In: Humanities and Social Sciences Communications, Band 11, Heft 1
ISSN: 2662-9992
AbstractNarrative medicine has become a meaningful solution to promote medical students' professional and personal growth. However, there is a lack of study on how students benefit from the narrative medicine approach when developing identities. This study aimed to establish and implement an integrated English reading and writing curriculum based on collaborative reflection and discussion using the narrative medicine approach, exploring how students presented and constructed physician identities by performing speech acts. First-year undergraduate students majoring in clinical medicine were recruited. Collaborative reflection and discussion were conducted in the integrated course involving 14 pieces of medical-related narrative works, along with essential elements that guided the students to engage in classroom activities. In the following analysis, the qualitative analysis software NVivo was used to identify the main speech acts and their frequency to analyze students' perception and recognition of different physician identities.

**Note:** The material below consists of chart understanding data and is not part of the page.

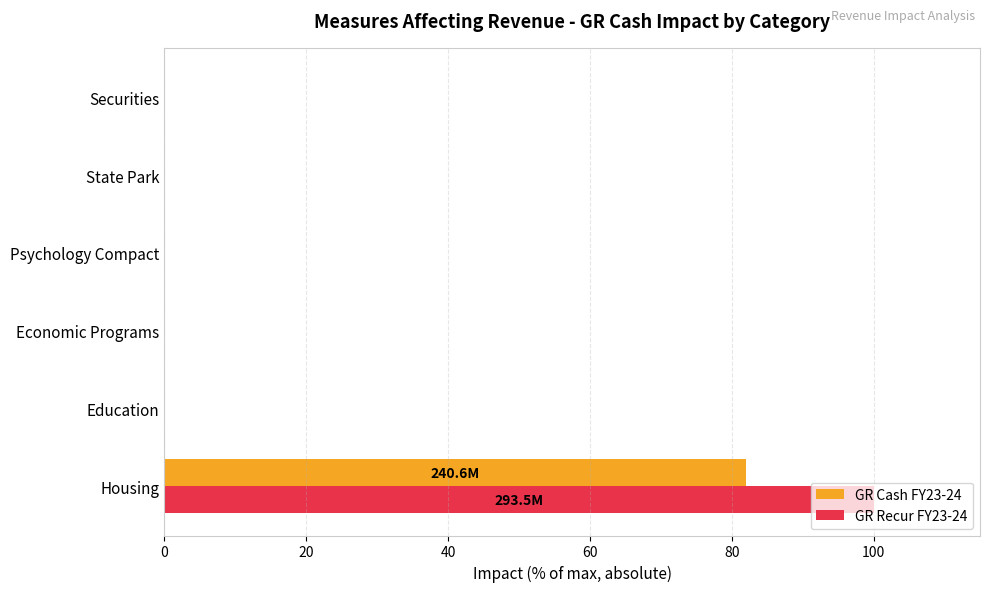

At which category is the sum across all series the highest?

Housing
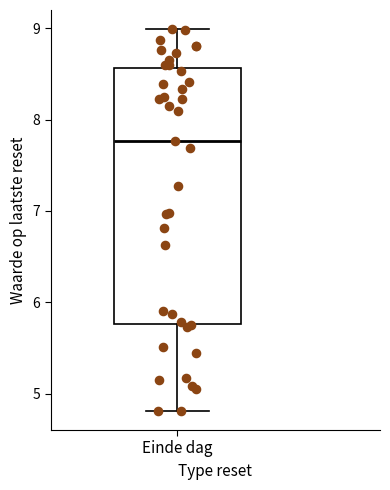

Where does the median line of the box for Einde dag sit on the y-axis? The values are not printed on the chart, so give them approximately, as read against the axis.

7.8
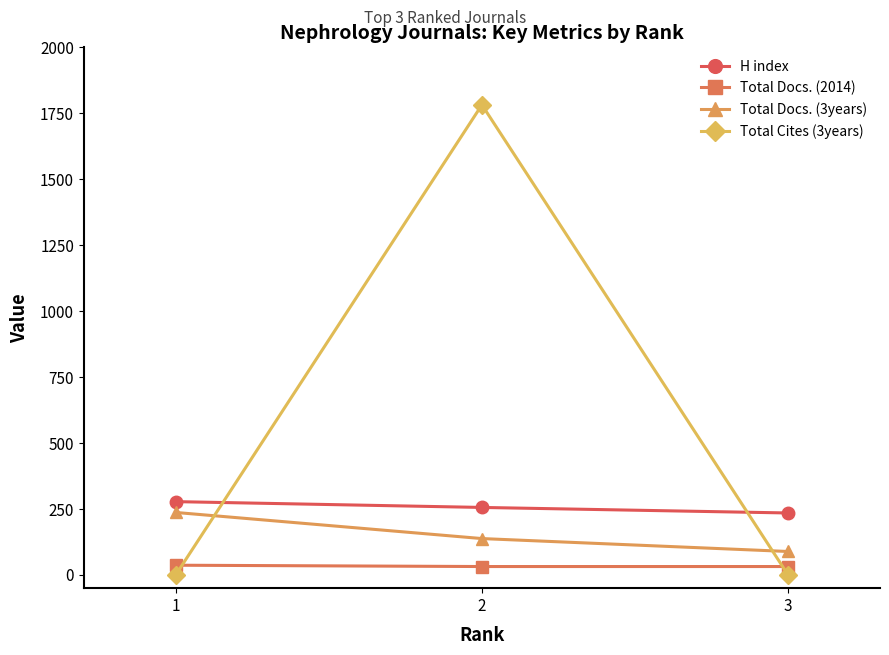

The value of H index at 2 is 256. True or false?

True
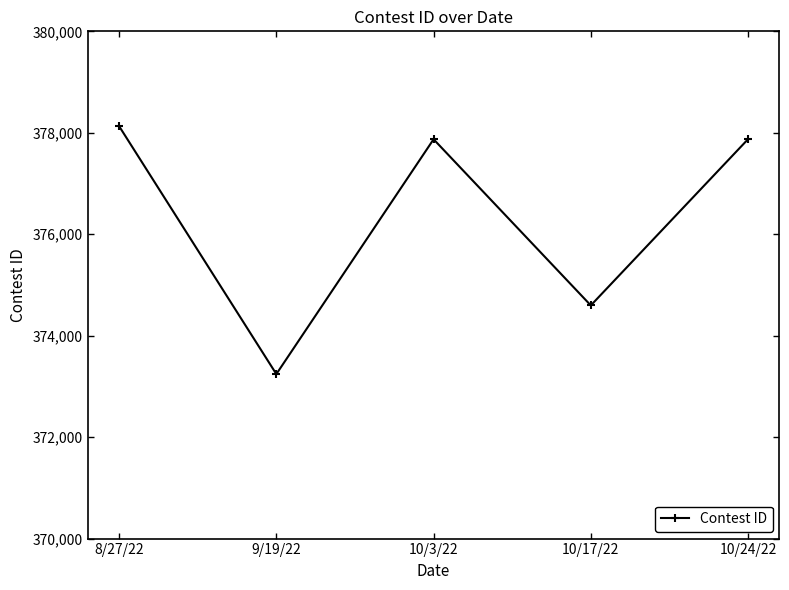

Approximately how many times larger is the value at 10/3/22 compared to 9/19/22?

1.0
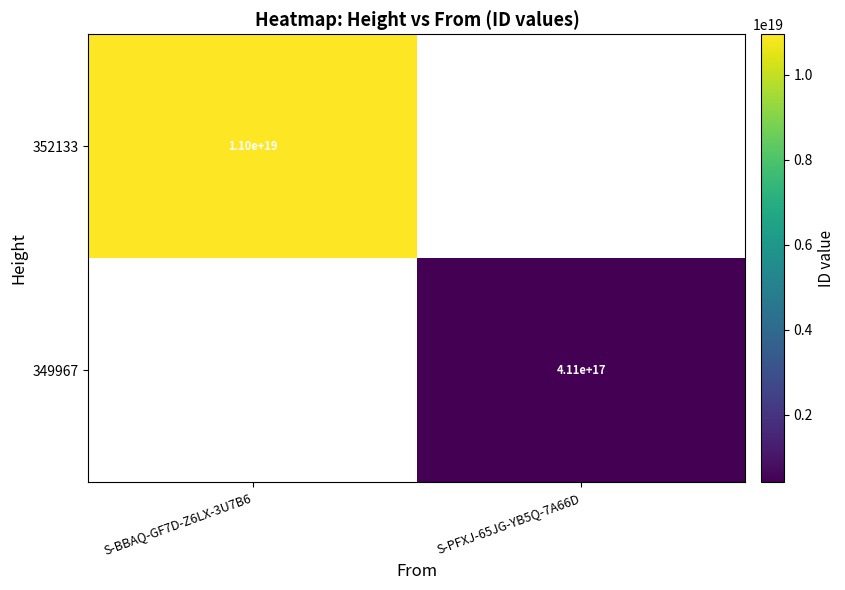

Count the number of data series in this chart.

2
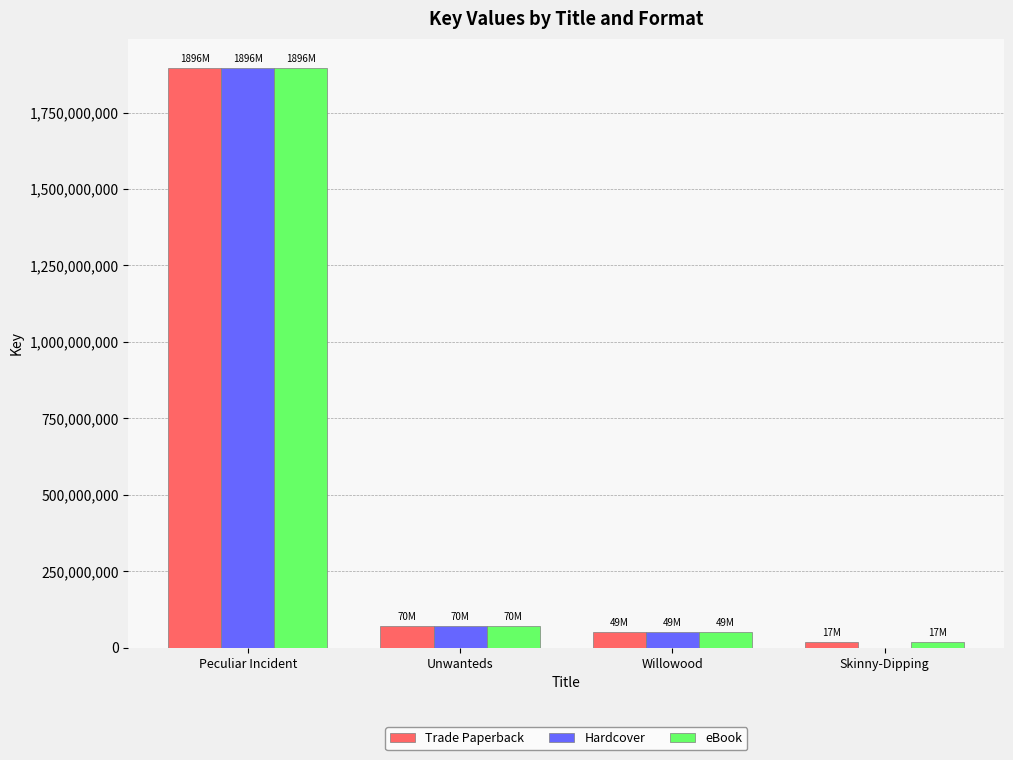

What is the sum of all Hardcover values?

2017123300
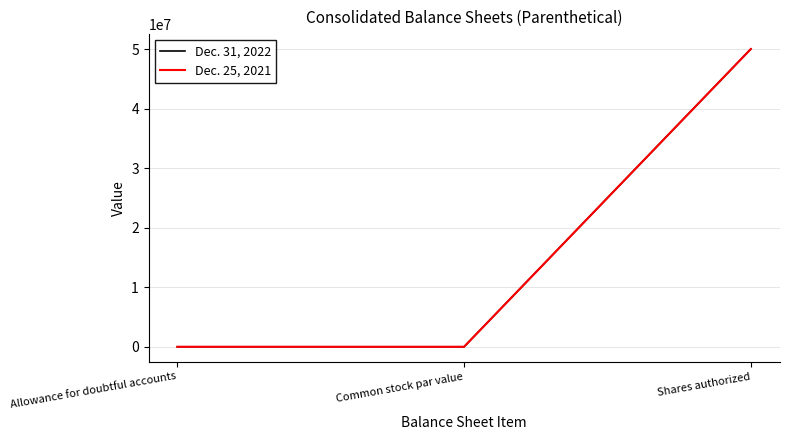

What position from the left is Common stock par value?

2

Our analysis presented 33 major speech acts and revealed their frequency and characteristics, which we summarize in five interrelated physician identities. The fine-grained analysis showed how these identities were influenced by the narrative medicine approach, which provides enlightenment for supporting students to develop their professional identities. Another unique contribution of this study was to present the teaching basis and essential elements in an integrated humanistic curriculum. The results helped clarify the relationship between speech acts and physician identity and suggested that collaborative reflection and discussion using the narrative medicine approach improved the humanistic component that was in short supply in medical education through its interdisciplinary advantages, thus promoting professional identity development that can lead to higher-quality medical and emotional care.